Com base nesse achado, o especialista configura um aparelho que gera um chiado padrão em volume um pouco mais baixo que o zumbido ouvido. Atualmente, esse gerador de som pode ser embutido no próprio aparelho para surdez. Os dois ruídos mais comuns são chamados de “White Noise” e “Pink Noise”, e o paciente escolhe com qual dos dois se sente mais confortável e adaptado.

“O objetivo é desviar a atenção do cérebro do zumbido para o chiado, e como o som deste último é contínuo e monótono, a pessoa para de prestar atenção”, explica Andrea Eichner.

É como treinar o cérebro para lidar com o zumbido da mesma forma que lida com o som de uma CPU: ele percebe o som quando o computador é ligado, mas rapidamente passa a ignorá-lo, a ponto de só voltar a perceber quando ele é desligado.

O tratamento é longo, estende-se por 18 a 24 meses, e durante todo esse tempo é feito um aconselhamento psicológico. “Quem tem o estresse como gatilho, por exemplo, não vai conseguir escapar de um eventual retorno de zumbido mais intenso. É preciso orientá-lo sobre como lidar com recaídas e como administrar sua convivência com o som de forma a não se abater”, diz Andrea Eichner.
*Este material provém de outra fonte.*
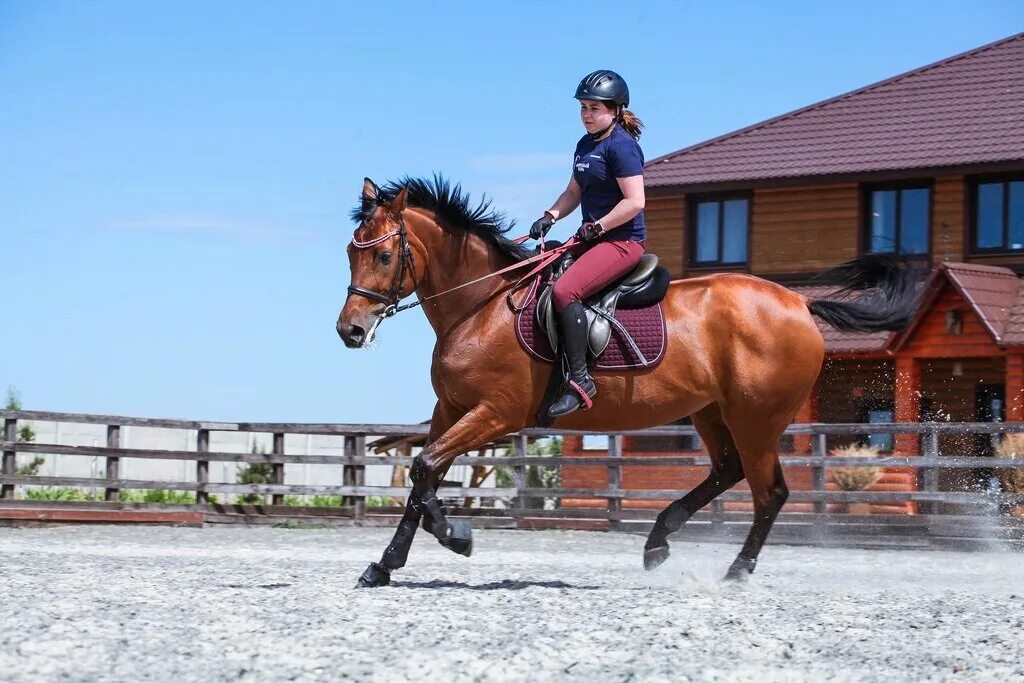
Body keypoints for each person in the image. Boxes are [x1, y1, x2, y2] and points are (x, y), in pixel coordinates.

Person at [529, 69, 646, 418]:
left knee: (565, 292)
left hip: (622, 243)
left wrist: (598, 226)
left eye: (594, 108)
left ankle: (581, 382)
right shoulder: (585, 145)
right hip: (593, 240)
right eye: (583, 107)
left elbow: (635, 202)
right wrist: (550, 215)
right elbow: (574, 192)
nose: (586, 114)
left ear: (614, 109)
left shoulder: (622, 147)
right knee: (538, 269)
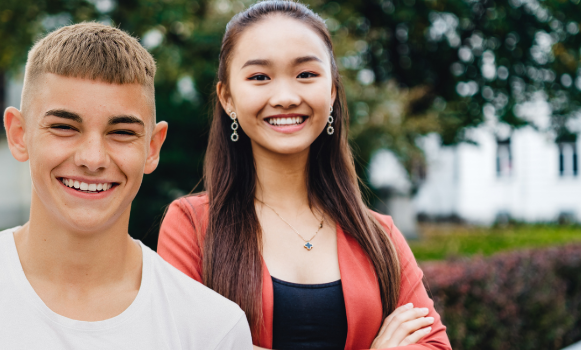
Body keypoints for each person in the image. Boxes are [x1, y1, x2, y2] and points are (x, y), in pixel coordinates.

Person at [0, 23, 251, 349]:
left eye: (121, 132)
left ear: (152, 147)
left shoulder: (212, 329)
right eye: (64, 127)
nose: (93, 158)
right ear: (19, 134)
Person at [157, 2, 452, 350]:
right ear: (227, 98)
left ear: (331, 92)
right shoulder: (191, 226)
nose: (285, 97)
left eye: (306, 75)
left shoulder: (379, 235)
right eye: (259, 77)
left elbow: (431, 343)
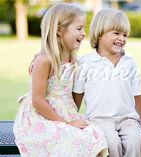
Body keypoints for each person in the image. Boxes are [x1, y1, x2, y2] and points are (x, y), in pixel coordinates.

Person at [13, 3, 108, 157]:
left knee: (95, 133)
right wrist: (66, 123)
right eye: (78, 28)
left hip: (65, 113)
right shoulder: (44, 60)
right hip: (40, 117)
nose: (83, 33)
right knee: (72, 138)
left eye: (84, 28)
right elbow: (37, 100)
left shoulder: (73, 61)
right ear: (58, 30)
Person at [72, 8, 141, 157]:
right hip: (99, 119)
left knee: (136, 141)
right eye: (116, 33)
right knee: (111, 143)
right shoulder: (85, 63)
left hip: (128, 119)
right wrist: (70, 121)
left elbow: (137, 95)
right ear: (100, 34)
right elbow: (76, 98)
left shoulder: (130, 62)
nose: (122, 38)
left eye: (125, 34)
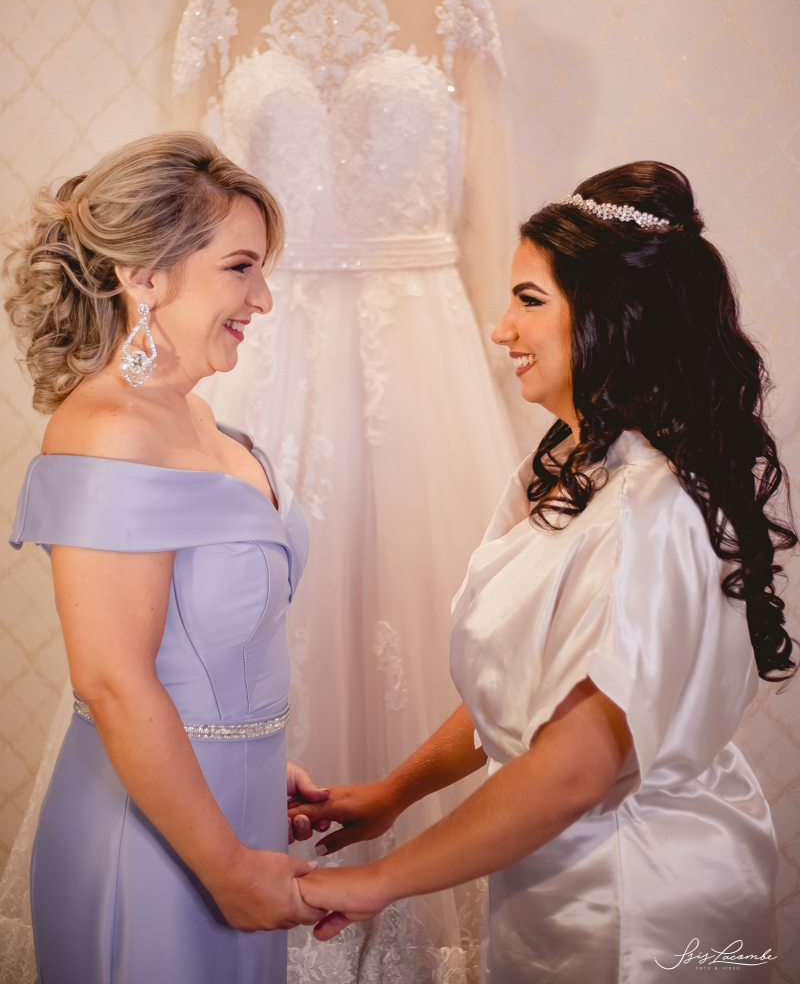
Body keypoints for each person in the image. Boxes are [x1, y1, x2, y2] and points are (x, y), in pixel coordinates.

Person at [288, 162, 796, 982]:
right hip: (565, 875)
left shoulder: (651, 505)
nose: (501, 330)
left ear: (612, 315)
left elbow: (575, 767)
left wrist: (378, 881)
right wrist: (396, 790)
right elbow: (533, 683)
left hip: (633, 900)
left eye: (529, 300)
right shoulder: (577, 468)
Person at [4, 132, 330, 984]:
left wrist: (250, 759)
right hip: (152, 843)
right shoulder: (110, 431)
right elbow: (112, 681)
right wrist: (229, 869)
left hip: (221, 810)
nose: (263, 298)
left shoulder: (197, 418)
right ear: (144, 276)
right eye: (240, 268)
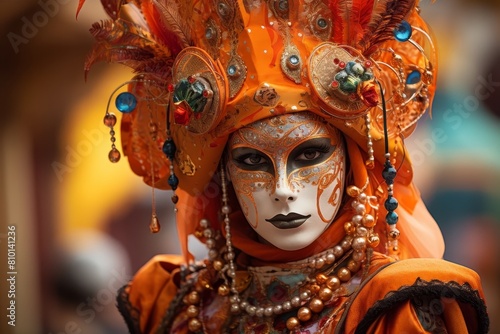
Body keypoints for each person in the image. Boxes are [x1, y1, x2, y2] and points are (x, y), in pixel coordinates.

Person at [78, 0, 489, 332]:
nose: (283, 188)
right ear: (221, 174)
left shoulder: (393, 306)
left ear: (352, 162)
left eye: (309, 155)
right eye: (252, 161)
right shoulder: (171, 305)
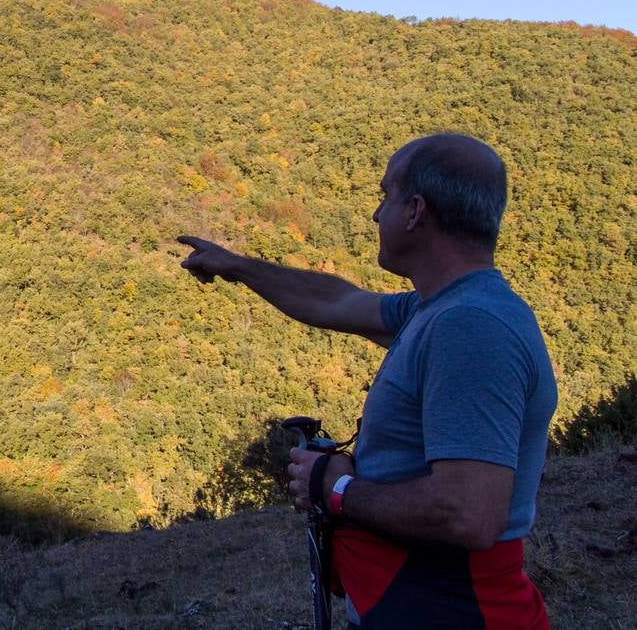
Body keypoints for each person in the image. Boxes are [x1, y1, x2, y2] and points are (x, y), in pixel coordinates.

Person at [179, 134, 555, 628]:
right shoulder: (435, 308)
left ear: (416, 211)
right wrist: (235, 266)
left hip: (452, 609)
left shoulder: (470, 327)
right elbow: (336, 301)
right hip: (416, 600)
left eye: (386, 196)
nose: (377, 214)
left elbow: (470, 513)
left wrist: (336, 487)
O ideal é procurar orientação se o zumbido persistir por mais de um dia, mesmo acreditando que será possível habituar-se sozinho. A tradutora Lilian Panico chegou a incorporar o som ao seu cotidiano. “Aquele som já era parte de mim. Em uma viagem acordei à noite e cheguei a ficar assustada, porque o zumbido havia sumido”. Porém, diferentemente do que se consegue com a habituação terapêutica, acostumar-se sozinho pode não ser suficiente para eliminar o temor e a angústia. “Meu medo até hoje é passar a ter nos dois ouvidos. Com um deles, pelo menos, eu ainda ouço o som do silêncio”.